IIT Madras study says 'straight training walls' at Ennore Creek may reduce floods in north Chennai
The study was commissioned by Kamarajar Port (formerly Ennore Port) in Chennai to propose solutions to reduce flooding around the banks of the Kosasthalaiyar, said a statement from the institution
CHENNAI: Indian Institute of Technology Madras (IIT-M) researchers who studied flooding in and around Chennai have proposed the construction of ‘straight training walls’ at the mouth of Ennore Creek in order to significantly minimize the risk upstream.
The study was commissioned by Kamarajar Port (formerly Ennore Port) in Chennai to propose solutions to reduce flooding around the banks of the Kosasthalaiyar river, said a statement from the institution on Monday. It was undertaken by K Murali, SA Sannasiraj and V Sundar from the Department of Ocean Engineering, IIT Madras.
The study focused on extreme storm surge scenarios and high tide levels along with flooding in the river. It found that heavy siltation in the creek mouth and narrow opening of the mouth posed a flood threat to areas adjoining the river.

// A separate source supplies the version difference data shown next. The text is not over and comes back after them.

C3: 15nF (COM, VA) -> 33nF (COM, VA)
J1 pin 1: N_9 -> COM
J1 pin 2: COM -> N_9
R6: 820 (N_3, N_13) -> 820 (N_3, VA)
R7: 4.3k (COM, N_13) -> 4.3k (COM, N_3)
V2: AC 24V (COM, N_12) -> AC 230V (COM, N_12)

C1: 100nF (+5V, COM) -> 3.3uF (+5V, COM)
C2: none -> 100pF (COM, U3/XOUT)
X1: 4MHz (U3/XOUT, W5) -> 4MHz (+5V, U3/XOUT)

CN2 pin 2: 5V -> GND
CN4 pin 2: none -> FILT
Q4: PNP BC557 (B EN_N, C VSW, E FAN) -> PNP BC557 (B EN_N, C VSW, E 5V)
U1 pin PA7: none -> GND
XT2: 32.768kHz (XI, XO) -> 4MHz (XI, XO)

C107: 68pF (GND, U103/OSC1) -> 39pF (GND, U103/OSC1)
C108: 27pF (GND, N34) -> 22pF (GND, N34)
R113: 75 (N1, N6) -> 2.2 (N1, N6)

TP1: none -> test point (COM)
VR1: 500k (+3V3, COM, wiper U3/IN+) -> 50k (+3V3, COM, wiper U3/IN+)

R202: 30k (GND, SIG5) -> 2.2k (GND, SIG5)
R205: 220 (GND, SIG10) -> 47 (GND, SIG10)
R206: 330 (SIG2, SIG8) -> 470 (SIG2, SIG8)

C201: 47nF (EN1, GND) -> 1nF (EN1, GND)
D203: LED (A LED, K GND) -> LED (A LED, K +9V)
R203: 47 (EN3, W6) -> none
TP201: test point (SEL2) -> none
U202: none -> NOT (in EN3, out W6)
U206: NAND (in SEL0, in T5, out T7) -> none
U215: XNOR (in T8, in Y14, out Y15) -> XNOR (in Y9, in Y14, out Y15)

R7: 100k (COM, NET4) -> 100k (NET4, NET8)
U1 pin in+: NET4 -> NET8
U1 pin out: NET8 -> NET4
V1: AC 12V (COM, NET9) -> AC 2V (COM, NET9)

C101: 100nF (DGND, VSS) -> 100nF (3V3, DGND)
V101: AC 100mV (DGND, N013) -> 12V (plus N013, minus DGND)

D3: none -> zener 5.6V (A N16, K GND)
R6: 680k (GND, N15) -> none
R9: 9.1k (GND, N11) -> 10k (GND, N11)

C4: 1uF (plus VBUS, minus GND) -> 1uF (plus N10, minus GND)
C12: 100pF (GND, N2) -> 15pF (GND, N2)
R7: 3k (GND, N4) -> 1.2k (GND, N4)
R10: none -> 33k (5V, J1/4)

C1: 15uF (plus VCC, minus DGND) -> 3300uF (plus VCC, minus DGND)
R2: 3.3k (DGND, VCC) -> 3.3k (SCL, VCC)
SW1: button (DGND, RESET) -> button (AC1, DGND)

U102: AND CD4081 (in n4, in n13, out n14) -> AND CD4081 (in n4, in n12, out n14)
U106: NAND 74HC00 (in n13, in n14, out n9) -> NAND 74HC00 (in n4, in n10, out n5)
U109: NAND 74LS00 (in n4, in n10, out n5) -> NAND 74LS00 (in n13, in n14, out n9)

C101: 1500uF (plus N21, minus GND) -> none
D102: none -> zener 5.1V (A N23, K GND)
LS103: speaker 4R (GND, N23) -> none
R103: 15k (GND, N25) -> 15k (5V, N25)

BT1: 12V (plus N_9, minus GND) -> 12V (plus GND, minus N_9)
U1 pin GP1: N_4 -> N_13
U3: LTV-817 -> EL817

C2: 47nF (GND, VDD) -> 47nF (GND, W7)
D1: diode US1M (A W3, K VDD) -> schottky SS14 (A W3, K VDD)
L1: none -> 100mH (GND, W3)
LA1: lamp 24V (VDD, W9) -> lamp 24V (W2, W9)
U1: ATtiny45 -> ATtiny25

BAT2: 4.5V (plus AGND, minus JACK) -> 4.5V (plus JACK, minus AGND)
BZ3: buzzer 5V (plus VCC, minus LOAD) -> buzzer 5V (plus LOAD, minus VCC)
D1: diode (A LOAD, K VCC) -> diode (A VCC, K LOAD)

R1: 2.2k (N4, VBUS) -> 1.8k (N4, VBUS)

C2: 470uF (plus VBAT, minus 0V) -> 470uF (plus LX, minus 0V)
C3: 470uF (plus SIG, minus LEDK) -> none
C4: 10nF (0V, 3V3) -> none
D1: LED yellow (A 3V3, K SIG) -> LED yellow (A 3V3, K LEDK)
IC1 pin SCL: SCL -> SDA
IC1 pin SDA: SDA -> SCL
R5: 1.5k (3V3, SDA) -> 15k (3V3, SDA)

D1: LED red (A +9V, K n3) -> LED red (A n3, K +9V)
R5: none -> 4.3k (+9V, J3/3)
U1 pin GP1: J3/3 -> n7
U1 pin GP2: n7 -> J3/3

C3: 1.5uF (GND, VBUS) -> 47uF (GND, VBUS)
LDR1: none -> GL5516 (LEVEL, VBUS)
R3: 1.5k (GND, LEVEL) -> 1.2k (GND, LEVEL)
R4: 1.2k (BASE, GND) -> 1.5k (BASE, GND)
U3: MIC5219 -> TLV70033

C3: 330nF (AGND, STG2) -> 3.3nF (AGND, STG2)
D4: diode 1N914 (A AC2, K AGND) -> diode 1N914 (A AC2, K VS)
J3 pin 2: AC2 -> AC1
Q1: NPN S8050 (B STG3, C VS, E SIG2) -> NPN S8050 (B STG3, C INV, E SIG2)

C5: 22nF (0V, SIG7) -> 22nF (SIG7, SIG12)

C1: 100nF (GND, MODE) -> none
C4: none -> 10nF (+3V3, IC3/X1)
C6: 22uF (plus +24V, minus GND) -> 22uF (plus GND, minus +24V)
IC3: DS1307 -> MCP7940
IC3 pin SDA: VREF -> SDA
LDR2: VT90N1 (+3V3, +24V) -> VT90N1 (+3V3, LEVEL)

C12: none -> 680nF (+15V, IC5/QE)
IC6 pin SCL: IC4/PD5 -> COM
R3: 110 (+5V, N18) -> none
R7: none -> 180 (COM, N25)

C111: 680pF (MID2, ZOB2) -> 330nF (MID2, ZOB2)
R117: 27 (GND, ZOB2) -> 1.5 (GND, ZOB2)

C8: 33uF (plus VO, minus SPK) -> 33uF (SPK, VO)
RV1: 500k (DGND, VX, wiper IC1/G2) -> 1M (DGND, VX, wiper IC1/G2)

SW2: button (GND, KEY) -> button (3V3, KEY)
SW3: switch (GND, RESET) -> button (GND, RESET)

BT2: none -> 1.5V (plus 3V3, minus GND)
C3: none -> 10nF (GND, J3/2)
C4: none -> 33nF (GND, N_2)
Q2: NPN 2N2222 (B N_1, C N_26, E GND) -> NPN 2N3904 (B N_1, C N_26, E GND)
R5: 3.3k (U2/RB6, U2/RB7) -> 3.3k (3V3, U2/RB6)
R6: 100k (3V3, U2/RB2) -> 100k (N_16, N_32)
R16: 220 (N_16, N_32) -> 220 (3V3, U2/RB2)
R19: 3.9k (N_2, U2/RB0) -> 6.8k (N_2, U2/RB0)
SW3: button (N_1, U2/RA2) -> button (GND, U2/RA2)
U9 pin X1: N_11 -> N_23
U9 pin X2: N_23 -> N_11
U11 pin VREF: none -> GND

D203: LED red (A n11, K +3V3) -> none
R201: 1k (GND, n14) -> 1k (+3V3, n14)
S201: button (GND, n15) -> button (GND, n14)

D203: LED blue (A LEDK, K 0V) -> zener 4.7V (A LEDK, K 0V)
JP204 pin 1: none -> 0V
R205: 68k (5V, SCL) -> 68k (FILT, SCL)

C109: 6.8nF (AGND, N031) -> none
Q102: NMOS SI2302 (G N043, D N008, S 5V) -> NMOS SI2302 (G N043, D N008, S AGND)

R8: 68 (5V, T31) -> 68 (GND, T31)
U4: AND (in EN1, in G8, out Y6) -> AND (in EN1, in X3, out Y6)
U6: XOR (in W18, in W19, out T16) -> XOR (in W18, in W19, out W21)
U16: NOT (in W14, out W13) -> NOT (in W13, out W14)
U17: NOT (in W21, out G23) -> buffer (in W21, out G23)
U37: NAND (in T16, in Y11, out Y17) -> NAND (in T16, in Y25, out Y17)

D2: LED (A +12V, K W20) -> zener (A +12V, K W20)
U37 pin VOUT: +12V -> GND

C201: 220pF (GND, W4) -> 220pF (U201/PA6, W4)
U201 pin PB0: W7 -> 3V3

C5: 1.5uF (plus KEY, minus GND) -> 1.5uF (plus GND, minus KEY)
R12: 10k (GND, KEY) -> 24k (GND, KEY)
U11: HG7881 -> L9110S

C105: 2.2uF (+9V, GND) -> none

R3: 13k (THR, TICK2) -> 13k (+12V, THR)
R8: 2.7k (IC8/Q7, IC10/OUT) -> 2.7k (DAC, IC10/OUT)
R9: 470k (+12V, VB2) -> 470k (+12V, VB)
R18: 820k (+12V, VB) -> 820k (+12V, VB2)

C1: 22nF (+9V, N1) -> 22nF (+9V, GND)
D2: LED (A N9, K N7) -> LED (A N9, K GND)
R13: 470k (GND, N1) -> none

The study showed straight training walls at the creek mouth and regular desilting of the river will improve the situation and minimize the flood risk significantly in North Chennai. It also showed that an alternative proposal of curved training walls proposed earlier will worsen the situation by blocking the free exchange of seawater with the creek, thereby increasing the flood risk.
Sannasiraj said, “The proposal has been made to construct a pair of training walls extending perpendicular from the shore up to a water depth of -5m on either side of the creek.”
He said a straight structure with sufficient height is essential. "Further, the straight training walls would act in complement with the present series of groynes which were designed by IIT Madras for shore protection too," he said.
In the history of flooding in and around Chennai, the three creeks - Adyar, Cooum and Ennore - remain as major bottlenecks due to sand bar formation at their mouths. This results in significant flooding over the settlement along its banks, impact on coastal villages, disruption in fishing activity, industrial network on the upstream, road encroachments and illegal waste disposal.
In a well-balanced ecosystem, the mouth of the inlet should remain open and continuous exchange of water has to be ensured. Owing to the large volumes of sediments transported along the bed as well as suspended in water, such inlets act as a sediment sink resulting in sand bar formation. Like a chain reaction, the hydrodynamics are altered, the inlet stability fails and flooding on riverbanks follows.
The comprehensive report of IIT Madras examined different possibilities of extreme event cases both from the land and sea. The studies reveal that it could lead to an overflow in the region of
elevation less than 2.71 m with respective MSL. A detailed study for the Adyar and Cooum estuaries will also be taken up for investigation by IIT Madras, the statement said.